Residual risks and caveats​

  • Backport variance: vendors may apply different backport strategies. Some vendor images may not include the exact upstream patch or may modify it; always verify the commit ID or vendor advisory rather than assume version numbers.
  • Detection gap: because this is a stability/availability bug (DoS), attackers may prefer silent repeated triggers that are hard to detect until significant routing disruption occurs.
  • Operational exposure: any device that accepts OSPF packets from less-trusted networks — e.g., multi-tenant fabrics, certain SDN setups, or misconfigured peerings — remains at higher risk even after partial mitigations.

Checklist: What network operators should do now​

  • Inventory FRR deployments and identify versions running between v4.0 and v10.4.1. Confirm whether the vendor images include FRR and, if so, ask the vendor for an explicit mapping to the upstream fix.
  • Apply vendor-supplied updates or upgrade FRR to a build that contains the PR/commit that fixes the NULL dereference.
  • Temporarily restrict OSPF packet ingress to trusted peers and disable verbose packet-debugging modes in production.
  • Enable and centralize logging for ospfd restarts/crashes; capture packet traces for any OSPF-related outage.
  • Validate fixes in a staging environment with representative OSPF adjacencies before broad rollout.
  • Document and deploy control-plane ACLs and monitoring rules that detect opaque LSA anomalies.
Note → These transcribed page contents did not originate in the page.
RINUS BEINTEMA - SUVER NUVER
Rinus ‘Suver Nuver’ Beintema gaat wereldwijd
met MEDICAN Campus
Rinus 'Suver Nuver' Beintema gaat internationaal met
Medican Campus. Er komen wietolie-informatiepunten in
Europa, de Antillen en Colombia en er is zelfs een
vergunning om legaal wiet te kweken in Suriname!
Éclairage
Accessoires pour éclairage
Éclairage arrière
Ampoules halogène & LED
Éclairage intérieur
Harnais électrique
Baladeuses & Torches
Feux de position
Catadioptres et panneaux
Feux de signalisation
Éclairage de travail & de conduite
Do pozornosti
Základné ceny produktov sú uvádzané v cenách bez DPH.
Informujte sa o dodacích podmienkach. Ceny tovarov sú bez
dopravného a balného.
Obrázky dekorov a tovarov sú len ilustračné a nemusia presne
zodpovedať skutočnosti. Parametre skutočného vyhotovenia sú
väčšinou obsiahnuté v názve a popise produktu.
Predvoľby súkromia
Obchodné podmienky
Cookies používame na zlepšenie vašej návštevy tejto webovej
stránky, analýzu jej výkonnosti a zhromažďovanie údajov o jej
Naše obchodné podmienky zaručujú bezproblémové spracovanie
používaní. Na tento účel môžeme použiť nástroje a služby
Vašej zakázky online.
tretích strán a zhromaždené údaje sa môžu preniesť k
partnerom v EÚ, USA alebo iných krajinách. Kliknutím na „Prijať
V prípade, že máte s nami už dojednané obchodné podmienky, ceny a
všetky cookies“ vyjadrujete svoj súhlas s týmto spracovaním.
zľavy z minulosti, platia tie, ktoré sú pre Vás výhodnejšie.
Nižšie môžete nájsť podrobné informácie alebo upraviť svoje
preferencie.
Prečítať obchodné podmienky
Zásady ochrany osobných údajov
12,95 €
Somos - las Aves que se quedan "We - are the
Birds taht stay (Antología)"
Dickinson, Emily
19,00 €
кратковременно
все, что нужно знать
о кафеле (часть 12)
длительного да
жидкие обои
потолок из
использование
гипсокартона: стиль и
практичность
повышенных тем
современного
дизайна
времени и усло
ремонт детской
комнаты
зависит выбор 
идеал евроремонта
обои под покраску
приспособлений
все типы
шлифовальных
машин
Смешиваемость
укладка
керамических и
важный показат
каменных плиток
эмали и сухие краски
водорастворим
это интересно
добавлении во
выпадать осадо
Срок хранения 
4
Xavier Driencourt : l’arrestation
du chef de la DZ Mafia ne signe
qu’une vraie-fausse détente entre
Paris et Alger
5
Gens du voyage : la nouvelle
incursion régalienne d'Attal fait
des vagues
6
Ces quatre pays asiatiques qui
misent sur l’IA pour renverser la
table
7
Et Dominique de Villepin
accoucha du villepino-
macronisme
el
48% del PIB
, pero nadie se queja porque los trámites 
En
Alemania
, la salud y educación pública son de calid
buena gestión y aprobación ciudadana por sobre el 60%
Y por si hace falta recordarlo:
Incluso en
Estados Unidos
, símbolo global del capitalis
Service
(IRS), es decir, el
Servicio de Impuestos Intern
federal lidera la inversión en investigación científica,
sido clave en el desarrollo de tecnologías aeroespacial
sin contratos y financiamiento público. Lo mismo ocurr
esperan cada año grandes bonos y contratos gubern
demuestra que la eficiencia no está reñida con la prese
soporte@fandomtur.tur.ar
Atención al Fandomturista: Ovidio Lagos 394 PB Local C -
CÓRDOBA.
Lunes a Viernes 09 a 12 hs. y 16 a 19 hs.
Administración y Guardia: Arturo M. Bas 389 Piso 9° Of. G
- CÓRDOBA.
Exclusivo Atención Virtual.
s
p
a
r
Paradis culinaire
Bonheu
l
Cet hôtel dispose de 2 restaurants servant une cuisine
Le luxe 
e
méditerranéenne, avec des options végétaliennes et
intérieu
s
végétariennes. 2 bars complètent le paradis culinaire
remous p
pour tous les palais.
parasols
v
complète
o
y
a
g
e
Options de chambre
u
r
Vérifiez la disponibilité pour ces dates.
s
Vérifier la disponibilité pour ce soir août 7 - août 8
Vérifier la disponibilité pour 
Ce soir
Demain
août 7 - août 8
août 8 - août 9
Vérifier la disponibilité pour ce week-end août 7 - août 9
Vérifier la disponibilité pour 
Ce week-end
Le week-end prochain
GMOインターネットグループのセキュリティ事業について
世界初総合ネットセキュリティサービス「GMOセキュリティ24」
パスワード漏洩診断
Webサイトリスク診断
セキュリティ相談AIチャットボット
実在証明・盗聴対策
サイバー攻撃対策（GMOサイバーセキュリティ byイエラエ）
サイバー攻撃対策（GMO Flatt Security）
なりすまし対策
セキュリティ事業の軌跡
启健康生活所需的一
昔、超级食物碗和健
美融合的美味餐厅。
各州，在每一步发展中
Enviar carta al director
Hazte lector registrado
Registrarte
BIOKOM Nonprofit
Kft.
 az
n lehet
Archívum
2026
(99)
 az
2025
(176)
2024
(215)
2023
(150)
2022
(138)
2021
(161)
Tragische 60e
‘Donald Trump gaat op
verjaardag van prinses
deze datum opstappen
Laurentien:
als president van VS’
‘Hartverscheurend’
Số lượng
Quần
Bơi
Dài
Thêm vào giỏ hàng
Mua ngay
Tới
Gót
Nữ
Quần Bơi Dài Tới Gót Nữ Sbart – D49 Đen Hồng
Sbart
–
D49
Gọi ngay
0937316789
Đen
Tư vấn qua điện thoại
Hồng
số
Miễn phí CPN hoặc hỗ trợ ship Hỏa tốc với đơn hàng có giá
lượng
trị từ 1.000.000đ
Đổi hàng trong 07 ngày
Final analysis and takeaway​

CVE‑2025‑61104 is a high-impact but conceptually simple vulnerability: a NULL pointer dereference in FRRouting’s OSPF opaque‑LSA dump path that permits remote, unauthenticated Denial of Service when exploited by crafted OSPF packets. The issue is alarming because routing daemons are critical infrastructure components; their failure has immediate, network-wide consequences. The upstream fix is small and defensive, and multiple authoritative trackers and the FRR project have identified and remedied the code path. However, the real-world risk depends heavily on deployment topology and vendor patch cadence — operators should treat any FRR v4.0→v10.4.1 instance as urgent to remediate until they can verify the fix or apply compensating controls. Patch promptly, restrict OSPF adjacencies to trusted peers, and avoid enabling verbose OSPF debug/dump features in production — those three steps will sharply reduce exposure and restore routing stability in affected environments.

Conclusion
This vulnerability serves as a reminder that code paths used primarily for debugging or verbose output can become attack surfaces when they assume privileged—or always-present—context such as VTY. The practical lesson for operators is straightforward: keep network protocol implementations up to date, validate vendor backports, and treat debug/dump features as operational liabilities in production. Applying the upstream patch or vendor-provided update, combined with control-plane hardening, will secure affected FRR deployments and restore expected availability for OSPF-based routing.